Когда мы выгорим, высохнем, станем пустыми и ломкими, как тростник,
ты будешь врать мне, что я всё ещё красива. А я буду верить, чёрт с ним.
Когда уголь станет золой, иссякнет сангрия, остынет вишнёвый пирог,
мы сядем в саду и будем смотреть, как вскрывают деревянный порог
легионы молодых клёнов, как ветшает наш дом остовом затонувшего корабля, как внуки топают по дорожкам с карманами, полными миндаля…

Когда праправнуки оборвут последние фонарики физалиса в цветнике,
мы с тобой станем легче линий на пальцах, тоньше кости на виске.
С нас сойдут все оболочки, одна за другой, останется одно
остекленелое, сочащееся на срезе сиянием, нервное волокно,
прошитое насквозь корнями древ, укрытое дёрном — теплейшим из одеял.
И я-волокно, я-нерв всё ещё буду помнить, как ты меня обнимал…

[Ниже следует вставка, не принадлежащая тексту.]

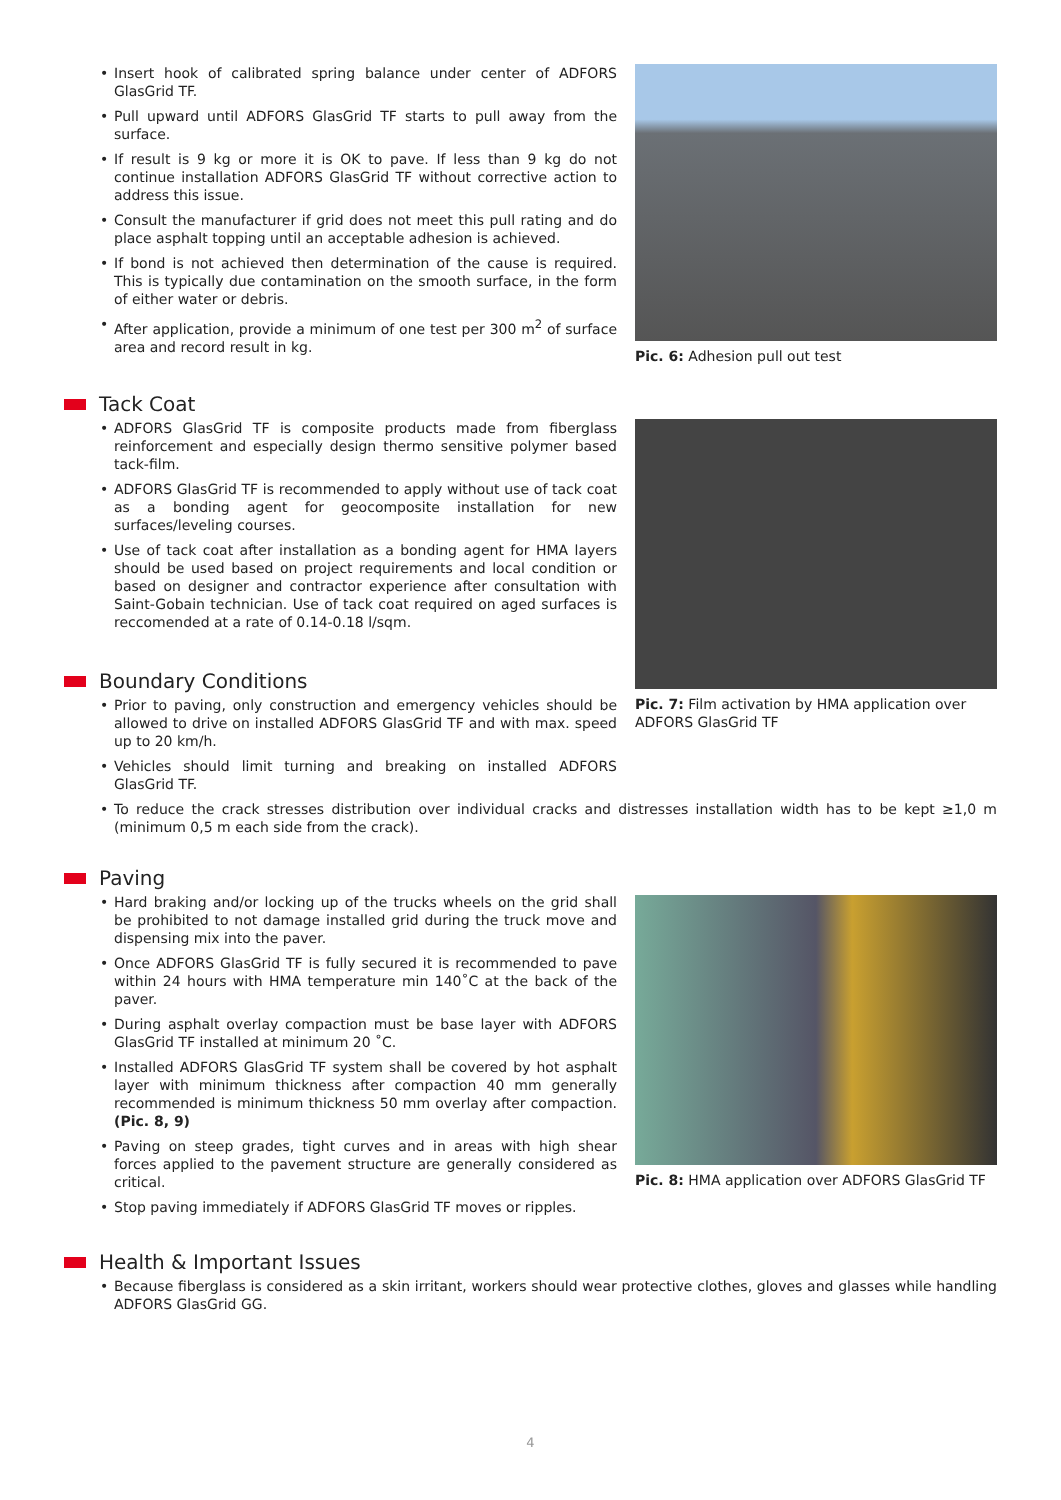Insert hook of calibrated spring balance under center of ADFORS GlasGrid TF.
Pull upward until ADFORS GlasGrid TF starts to pull away from the surface.
If result is 9 kg or more it is OK to pave. If less than 9 kg do not continue installation ADFORS GlasGrid TF without corrective action to address this issue.
Consult the manufacturer if grid does not meet this pull rating and do place asphalt topping until an acceptable adhesion is achieved.
If bond is not achieved then determination of the cause is required. This is typically due contamination on the smooth surface, in the form of either water or debris.
After application, provide a minimum of one test per 300 m<sup>2</sup> of surface area and record result in kg.
Pic. 6: Adhesion pull out test
Tack Coat
ADFORS GlasGrid TF is composite products made from fiberglass reinforcement and especially design thermo sensitive polymer based tack-film.
ADFORS GlasGrid TF is recommended to apply without use of tack coat as a bonding agent for geocomposite installation for new surfaces/leveling courses.
Use of tack coat after installation as a bonding agent for HMA layers should be used based on project requirements and local condition or based on designer and contractor experience after consultation with Saint-Gobain technician. Use of tack coat required on aged surfaces is reccomended at a rate of 0.14-0.18 l/sqm.
Boundary Conditions
Prior to paving, only construction and emergency vehicles should be allowed to drive on installed ADFORS GlasGrid TF and with max. speed up to 20 km/h.
Vehicles should limit turning and breaking on installed ADFORS GlasGrid TF.
Pic. 7: Film activation by HMA application over ADFORS GlasGrid TF
To reduce the crack stresses distribution over individual cracks and distresses installation width has to be kept ≥1,0 m (minimum 0,5 m each side from the crack).
Paving
Hard braking and/or locking up of the trucks wheels on the grid shall be prohibited to not damage installed grid during the truck move and dispensing mix into the paver.
Once ADFORS GlasGrid TF is fully secured it is recommended to pave within 24 hours with HMA temperature min 140˚C at the back of the paver.
During asphalt overlay compaction must be base layer with ADFORS GlasGrid TF installed at minimum 20 ˚C.
Installed ADFORS GlasGrid TF system shall be covered by hot asphalt layer with minimum thickness after compaction 40 mm generally recommended is minimum thickness 50 mm overlay after compaction. (Pic. 8, 9)
Paving on steep grades, tight curves and in areas with high shear forces applied to the pavement structure are generally considered as critical.
Stop paving immediately if ADFORS GlasGrid TF moves or ripples.
Pic. 8: HMA application over ADFORS GlasGrid TF
Health & Important Issues
Because fiberglass is considered as a skin irritant, workers should wear protective clothes, gloves and glasses while handling ADFORS GlasGrid GG.
4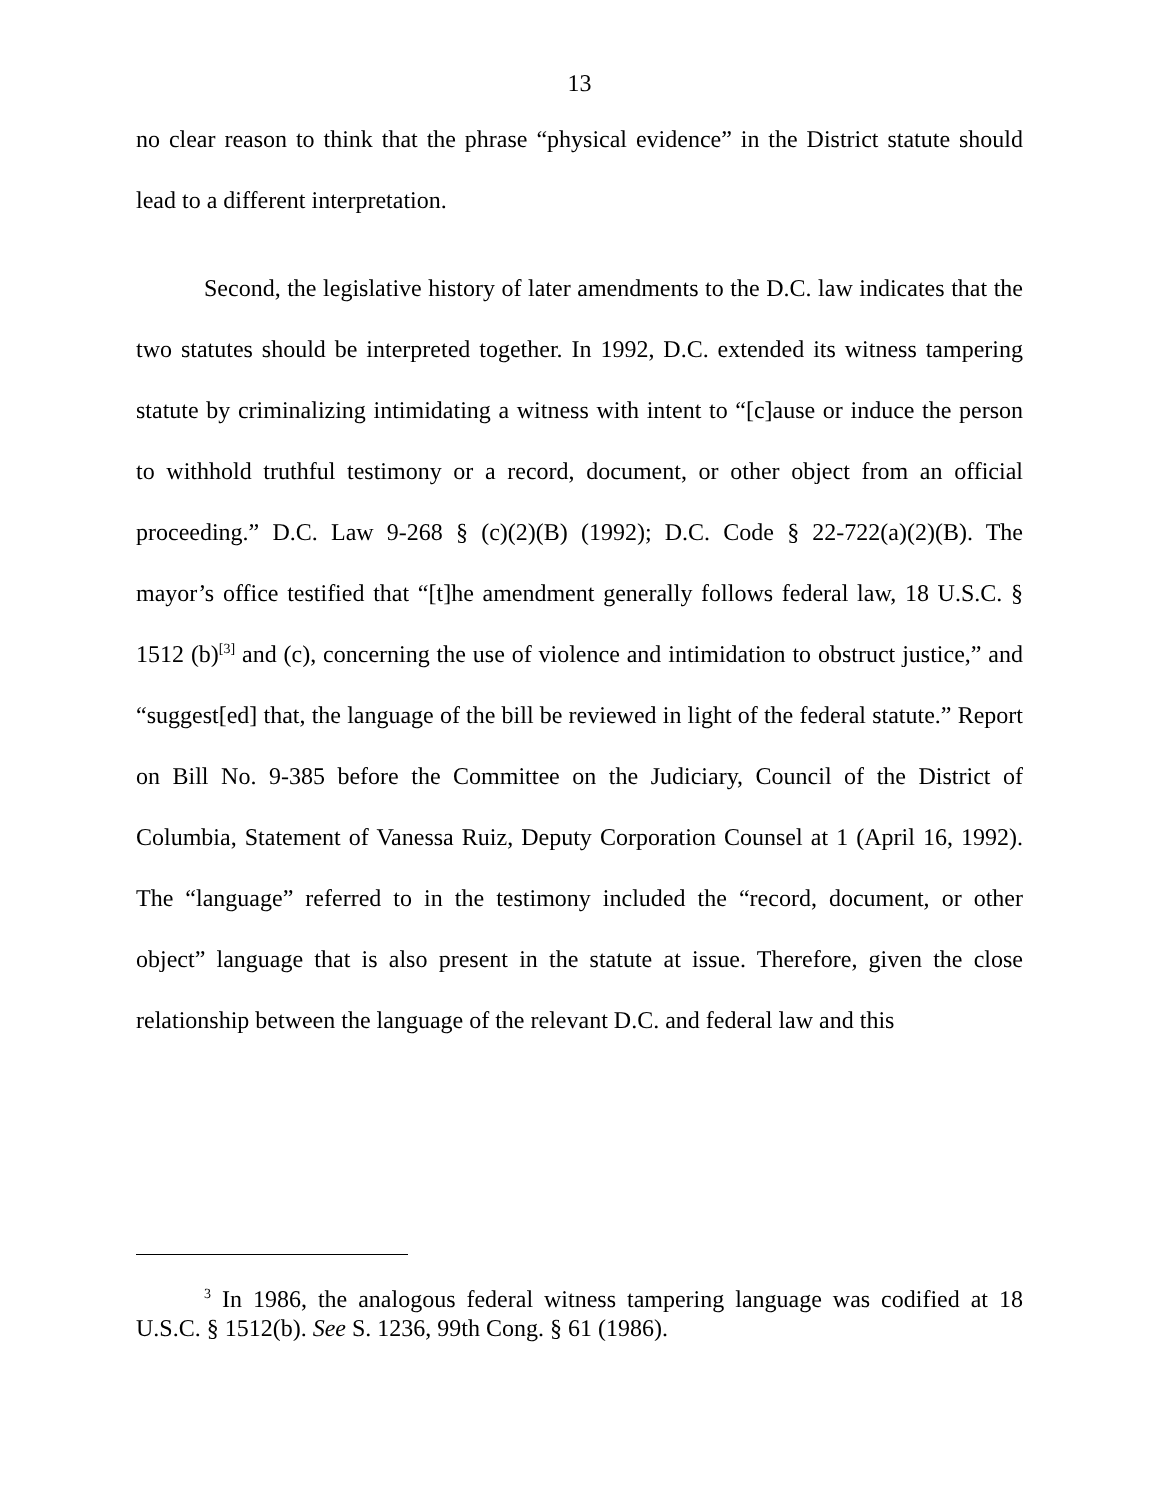13
no clear reason to think that the phrase “physical evidence” in the District statute should lead to a different interpretation.
Second, the legislative history of later amendments to the D.C. law indicates that the two statutes should be interpreted together. In 1992, D.C. extended its witness tampering statute by criminalizing intimidating a witness with intent to “[c]ause or induce the person to withhold truthful testimony or a record, document, or other object from an official proceeding.” D.C. Law 9-268 § (c)(2)(B) (1992); D.C. Code § 22-722(a)(2)(B). The mayor’s office testified that “[t]he amendment generally follows federal law, 18 U.S.C. § 1512 (b)<sup>[3]</sup> and (c), concerning the use of violence and intimidation to obstruct justice,” and “suggest[ed] that, the language of the bill be reviewed in light of the federal statute.” Report on Bill No. 9-385 before the Committee on the Judiciary, Council of the District of Columbia, Statement of Vanessa Ruiz, Deputy Corporation Counsel at 1 (April 16, 1992). The “language” referred to in the testimony included the “record, document, or other object” language that is also present in the statute at issue. Therefore, given the close relationship between the language of the relevant D.C. and federal law and this
<sup>3</sup> In 1986, the analogous federal witness tampering language was codified at 18 U.S.C. § 1512(b). See S. 1236, 99th Cong. § 61 (1986).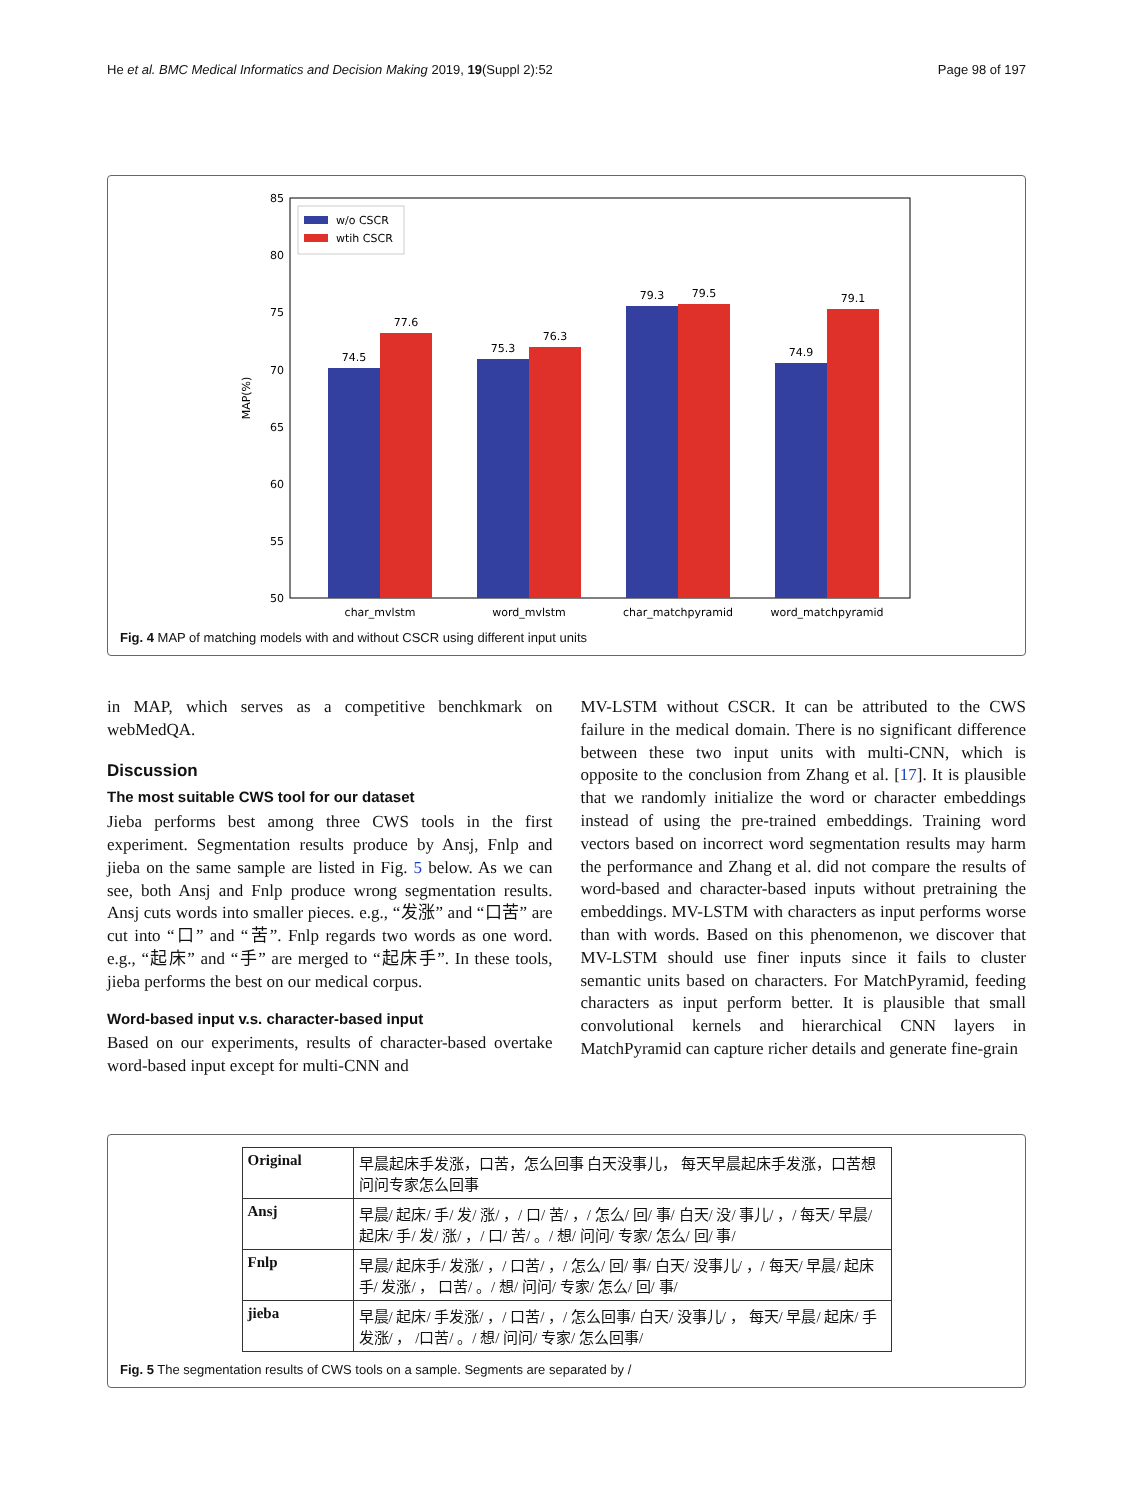He et al. BMC Medical Informatics and Decision Making 2019, 19(Suppl 2):52 Page 98 of 197
85
80
75
70
65
60
55
50
MAP(%)
74.5
77.6
75.3
76.3
79.3
79.5
74.9
79.1
char_mvlstm
word_mvlstm
char_matchpyramid
word_matchpyramid
w/o CSCR
wtih CSCR
Fig. 4 MAP of matching models with and without CSCR using different input units
in MAP, which serves as a competitive benchkmark on webMedQA.
Discussion
The most suitable CWS tool for our dataset
Jieba performs best among three CWS tools in the first experiment. Segmentation results produce by Ansj, Fnlp and jieba on the same sample are listed in Fig. 5 below. As we can see, both Ansj and Fnlp produce wrong segmentation results. Ansj cuts words into smaller pieces. e.g., “发涨” and “口苦” are cut into “口” and “苦”. Fnlp regards two words as one word. e.g., “起床” and “手” are merged to “起床手”. In these tools, jieba performs the best on our medical corpus.
Word-based input v.s. character-based input
Based on our experiments, results of character-based overtake word-based input except for multi-CNN and
MV-LSTM without CSCR. It can be attributed to the CWS failure in the medical domain. There is no significant difference between these two input units with multi-CNN, which is opposite to the conclusion from Zhang et al. [17]. It is plausible that we randomly initialize the word or character embeddings instead of using the pre-trained embeddings. Training word vectors based on incorrect word segmentation results may harm the performance and Zhang et al. did not compare the results of word-based and character-based inputs without pretraining the embeddings. MV-LSTM with characters as input performs worse than with words. Based on this phenomenon, we discover that MV-LSTM should use finer inputs since it fails to cluster semantic units based on characters. For MatchPyramid, feeding characters as input perform better. It is plausible that small convolutional kernels and hierarchical CNN layers in MatchPyramid can capture richer details and generate fine-grain
| Original | 早晨起床手发涨，口苦，怎么回事 白天没事儿， 每天早晨起床手发涨，口苦想问问专家怎么回事 |
| Ansj | 早晨/ 起床/ 手/ 发/ 涨/ ，/ 口/ 苦/ ，/ 怎么/ 回/ 事/ 白天/ 没/ 事儿/ ，/ 每天/ 早晨/ 起床/ 手/ 发/ 涨/ ，/ 口/ 苦/ 。/ 想/ 问问/ 专家/ 怎么/ 回/ 事/ |
| Fnlp | 早晨/ 起床手/ 发涨/ ，/ 口苦/ ，/ 怎么/ 回/ 事/ 白天/ 没事儿/ ，/ 每天/ 早晨/ 起床手/ 发涨/ ， 口苦/ 。/ 想/ 问问/ 专家/ 怎么/ 回/ 事/ |
| jieba | 早晨/ 起床/ 手发涨/ ，/ 口苦/ ，/ 怎么回事/ 白天/ 没事儿/ ， 每天/ 早晨/ 起床/ 手发涨/ ， /口苦/ 。/ 想/ 问问/ 专家/ 怎么回事/ |
Fig. 5 The segmentation results of CWS tools on a sample. Segments are separated by /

Когда рухнет последний столетний клён, с юга на север, а, может быть,
с востока на запад здесь ляжет дорога: ухабы-столбы…
Дорогу, извиваясь, пересечёт другая, потом ещё одна, и ещё одна.
Паук-перекрёсток будет плести паутину из асфальта и железнодорожного полотна,
пока однажды утром солнце ошарашенно не упрётся лбом
в здание вокзала, а оно будет, как водится, с голубями да с витражным стеклом…

Когда здесь будут прощаться, встречаться, греть сумочки на коленях, как щенят,
пить водку и кофе с цикорием, мять носовые платки, когда будут менять
сим-карты, валюту, билеты, жизнь — одну на другую, — мы с тобой
будем слушать песню колёс (чем не сердца стук?). А когда, Бог ты мой,
кто-то возьмёт да придумает воздушные поезда, воздушные колеи, воздушный порт, — наш вокзал растерзают бурьян и терновник — до самых костей и аорт…

И когда ещё каких-нибудь пару вечностей спустя, когда Гольфстрим
станет горной рекой, Гималаи уйдут под воду, а Луна расколется на куски…
Когда на то самое место, где наша дочь пару вечностей назад рисовала мелом кота, —
примяв бруснику, опустится инопланетное судно… И даже тогда,
когда на тёплую обшивку корабля слетятся погреться земные жуки, —
я буду с тобой рядом, ты только представь, на расстоянии вытянутой руки.